→ **Edit tracking data**
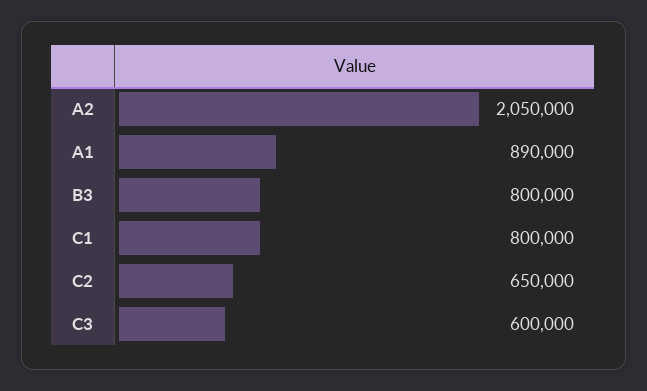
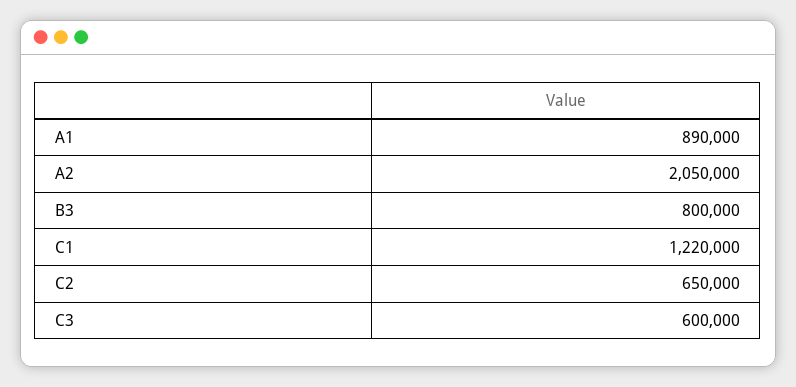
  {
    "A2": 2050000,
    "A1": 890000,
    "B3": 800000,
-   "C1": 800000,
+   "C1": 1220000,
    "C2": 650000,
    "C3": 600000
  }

→ **Action item**
Every entry above needs to be copied exactly, apart from its pictures.

→ **Solved problem**
  {
    "A2": 2050000,
    "A1": 890000,
    "B3": 800000,
-   "C1": 800000,
+   "C1": 1220000,
    "C2": 650000,
    "C3": 600000
  }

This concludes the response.